Nel quarto motivo di revocazione si censurava la valutazione del giudice nell'individuazione di una nuova costruzione, eccependo che nessuno l'aveva mai dedotta e gli stessi condomìni appellanti avevano solo parlato di ristrutturazione edilizia. Inoltre, si lamentava la mancata considerazione delle DIA in variante, presentata nel maggio 2011, sostenendo che, per effetto di questa, l'edificio sarebbe stato realizzato in totale aderenza per tutto il primo piano. Inoltre, la ricorrente argomentava la legittimità delle distanze, anche a prescindere dalla variante, come confermato dalla perizia del consulente in una causa civile, prodotta con il ricorso per revocazione. Il giudice ha considerato irrilevante la DIA in variante, in quanto trattasi di manufatto totalmente nuovo, su un'area di sedime differente, con volumetria e ingombro di sagoma di gran lunga maggiori, con conseguente applicazione della disciplina inderogabile delle distanze. Rispetto al Condominio, il giudice ha rilevato la violazione della distanza di m. 10, dato che lo spazio tra edifici vicini era costituito da un cortile comune; rispetto al condominio, ha ritenuto che l'intercapedine creata mediante l'apposizione di una copertura tra i due edifici non costituisce una costruzione in aderenza.
Negli ulteriori due profili, articolati sempre con il primo motivo di revocazione, con il primo si deduceva il travisamento in cui sarebbe incorso il giudice per aver confuso i soppalchi con il sottotetto, dove erano stati realizzati due appartamenti condonati, pervenendo in questo modo alla falsa supposizione dell'inesistenza del sottotetto, senza considerare i condoni degli appartamenti soppalcati al piano terra.

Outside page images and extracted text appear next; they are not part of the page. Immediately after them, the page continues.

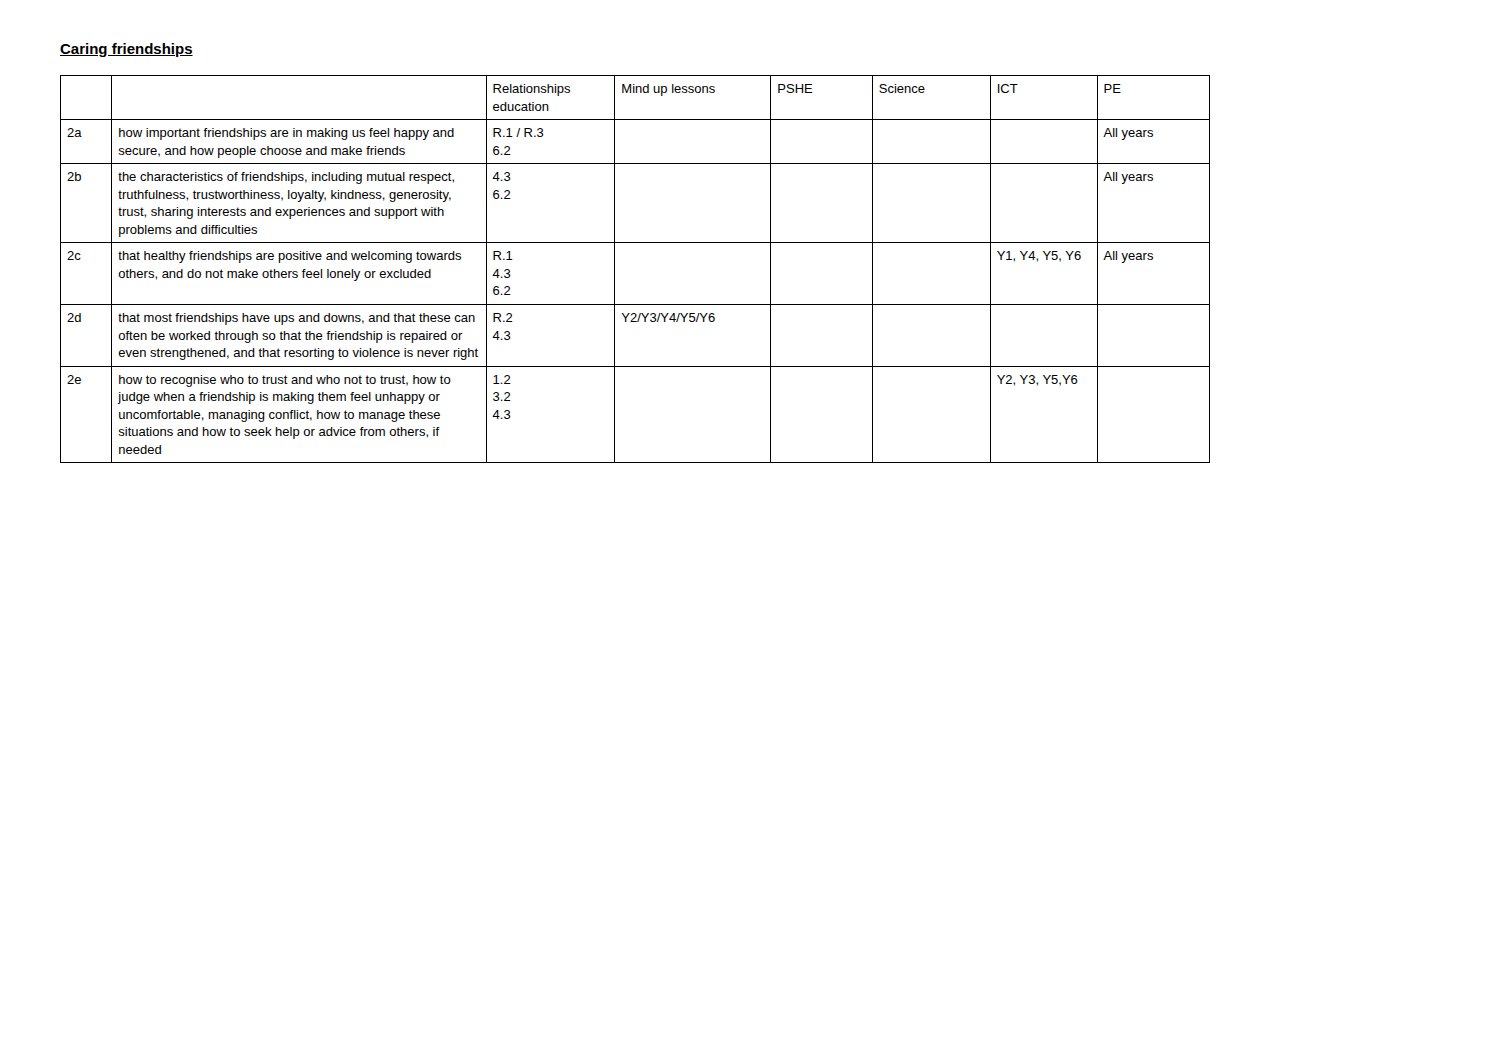Caring friendships
| | | Relationships education | Mind up lessons | PSHE | Science | ICT | PE |
| --- | --- | --- | --- | --- | --- | --- | --- |
| 2a | how important friendships are in making us feel happy and secure, and how people choose and make friends | R.1 / R.3 6.2 | | | | | All years |
| 2b | the characteristics of friendships, including mutual respect, truthfulness, trustworthiness, loyalty, kindness, generosity, trust, sharing interests and experiences and support with problems and difficulties | 4.3 6.2 | | | | | All years |
| 2c | that healthy friendships are positive and welcoming towards others, and do not make others feel lonely or excluded | R.1 4.3 6.2 | | | | Y1, Y4, Y5, Y6 | All years |
| 2d | that most friendships have ups and downs, and that these can often be worked through so that the friendship is repaired or even strengthened, and that resorting to violence is never right | R.2 4.3 | Y2/Y3/Y4/Y5/Y6 | | | | |
| 2e | how to recognise who to trust and who not to trust, how to judge when a friendship is making them feel unhappy or uncomfortable, managing conflict, how to manage these situations and how to seek help or advice from others, if needed | 1.2 3.2 4.3 | | | | Y2, Y3, Y5,Y6 | |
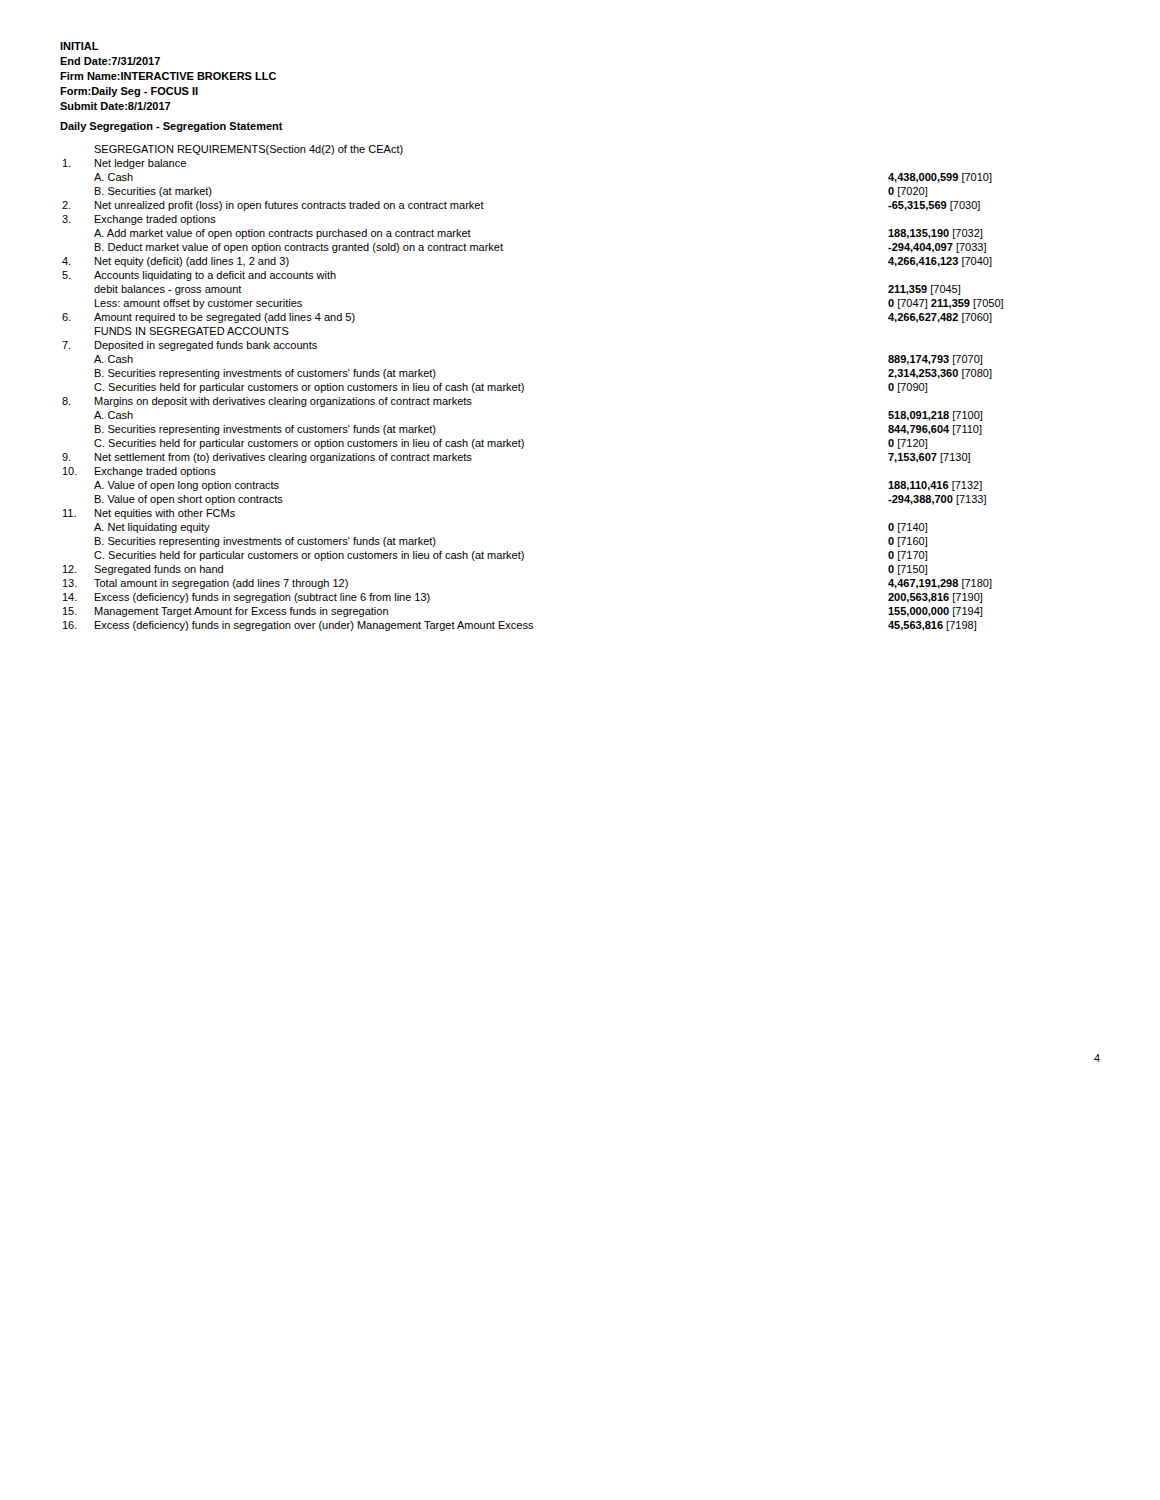INITIAL
End Date:7/31/2017
Firm Name:INTERACTIVE BROKERS LLC
Form:Daily Seg - FOCUS II
Submit Date:8/1/2017
Daily Segregation - Segregation Statement
| | SEGREGATION REQUIREMENTS(Section 4d(2) of the CEAct) | |
| 1. | Net ledger balance | |
| | A. Cash | 4,438,000,599 [7010] |
| | B. Securities (at market) | 0 [7020] |
| 2. | Net unrealized profit (loss) in open futures contracts traded on a contract market | -65,315,569 [7030] |
| 3. | Exchange traded options | |
| | A. Add market value of open option contracts purchased on a contract market | 188,135,190 [7032] |
| | B. Deduct market value of open option contracts granted (sold) on a contract market | -294,404,097 [7033] |
| 4. | Net equity (deficit) (add lines 1, 2 and 3) | 4,266,416,123 [7040] |
| 5. | Accounts liquidating to a deficit and accounts with | |
| | debit balances - gross amount | 211,359 [7045] |
| | Less: amount offset by customer securities | 0 [7047] 211,359 [7050] |
| 6. | Amount required to be segregated (add lines 4 and 5) | 4,266,627,482 [7060] |
| | FUNDS IN SEGREGATED ACCOUNTS | |
| 7. | Deposited in segregated funds bank accounts | |
| | A. Cash | 889,174,793 [7070] |
| | B. Securities representing investments of customers' funds (at market) | 2,314,253,360 [7080] |
| | C. Securities held for particular customers or option customers in lieu of cash (at market) | 0 [7090] |
| 8. | Margins on deposit with derivatives clearing organizations of contract markets | |
| | A. Cash | 518,091,218 [7100] |
| | B. Securities representing investments of customers' funds (at market) | 844,796,604 [7110] |
| | C. Securities held for particular customers or option customers in lieu of cash (at market) | 0 [7120] |
| 9. | Net settlement from (to) derivatives clearing organizations of contract markets | 7,153,607 [7130] |
| 10. | Exchange traded options | |
| | A. Value of open long option contracts | 188,110,416 [7132] |
| | B. Value of open short option contracts | -294,388,700 [7133] |
| 11. | Net equities with other FCMs | |
| | A. Net liquidating equity | 0 [7140] |
| | B. Securities representing investments of customers' funds (at market) | 0 [7160] |
| | C. Securities held for particular customers or option customers in lieu of cash (at market) | 0 [7170] |
| 12. | Segregated funds on hand | 0 [7150] |
| 13. | Total amount in segregation (add lines 7 through 12) | 4,467,191,298 [7180] |
| 14. | Excess (deficiency) funds in segregation (subtract line 6 from line 13) | 200,563,816 [7190] |
| 15. | Management Target Amount for Excess funds in segregation | 155,000,000 [7194] |
| 16. | Excess (deficiency) funds in segregation over (under) Management Target Amount Excess | 45,563,816 [7198] |
4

Censura, questa, ritenuta priva di pregio, in quanto, riferendosi alla non provata esistenza delle abitazioni condonate nel sottotetto e affrontando separatamente gli appartamenti realizzati mediante soppalchi al piano terra, il giudice non può aver confuso questi ultimi con le suddette abitazioni. Dei soppalchi si è occupato nella parte in cui considera unitariamente le richieste di condono come riferibili ad unico centro di interesse rispetto all'intero immobile. Ai sensi dell'art. 21.r. n. 13 del 2009, l'ampliamento autorizzato avrebbe dovuto tener conto della volumetria originaria e non di quella possibile sulla base dei condoni relativi ai soppalchi, perché riconducibili ad un unico centro di interesse. Riguardo al sottotetto, il giudice ha rilevato la differenza tra quanto allegato con ricostruzioni in pianta per ottenere il condono, dove emergono sul sottotetto lucernai, e quanto allegato dalla stessa società per dimostrare l'esistenza del sottotetto e dei lucernai, ritenendo provata l'esistenza del sottotetto abitabile.
Con il secondo profilo, la società ricorrente sosteneva che il giudice avrebbe travisato il contenuto di foto, dalle quali risulterebbe provata l'esistenza del sottotetto abitabile. Un profilo privo di pregio in quanto non ricorre l'errore di fatto ravvisabile in caso di travisamento del contenuto di un atto, quale evidente divergenza tra il medesimo e la sua rappresentazione da parte del giudice, che si risolverebbe in una errata o omessa percezione del contenuto materiale degli atti di causa.
Il Consiglio di Stato ha, perciò, rigettato il ricorso, compensando integralmente le spese processuali.